*** Block opens ***

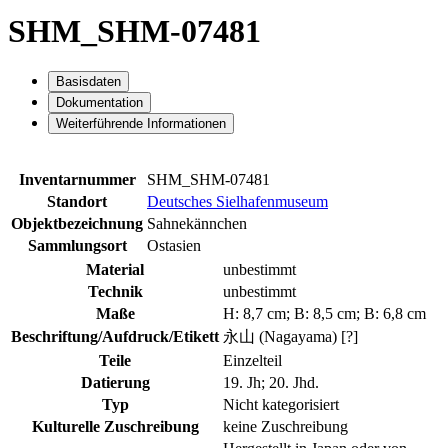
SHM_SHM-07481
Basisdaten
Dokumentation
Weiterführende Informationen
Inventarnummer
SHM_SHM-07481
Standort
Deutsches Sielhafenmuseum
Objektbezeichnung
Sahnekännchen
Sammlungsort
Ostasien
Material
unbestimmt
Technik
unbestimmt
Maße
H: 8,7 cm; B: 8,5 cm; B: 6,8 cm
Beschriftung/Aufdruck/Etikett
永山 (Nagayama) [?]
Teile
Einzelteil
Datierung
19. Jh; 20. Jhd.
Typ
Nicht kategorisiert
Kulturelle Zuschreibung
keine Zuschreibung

*** Block closes ***

(What the exercise asks) Write out the text of the material above word for word, line by line, and leave the picture out.

(Solution for this task)
SHM_SHM-07481
Basisdaten
Dokumentation
Weiterführende Informationen
Inventarnummer
SHM_SHM-07481
Standort
Deutsches Sielhafenmuseum
Objektbezeichnung
Sahnekännchen
Sammlungsort
Ostasien
Material
unbestimmt
Technik
unbestimmt
Maße
H: 8,7 cm; B: 8,5 cm; B: 6,8 cm
Beschriftung/Aufdruck/Etikett
永山 (Nagayama) [?]
Teile
Einzelteil
Datierung
19. Jh; 20. Jhd.
Typ
Nicht kategorisiert
Kulturelle Zuschreibung
keine Zuschreibung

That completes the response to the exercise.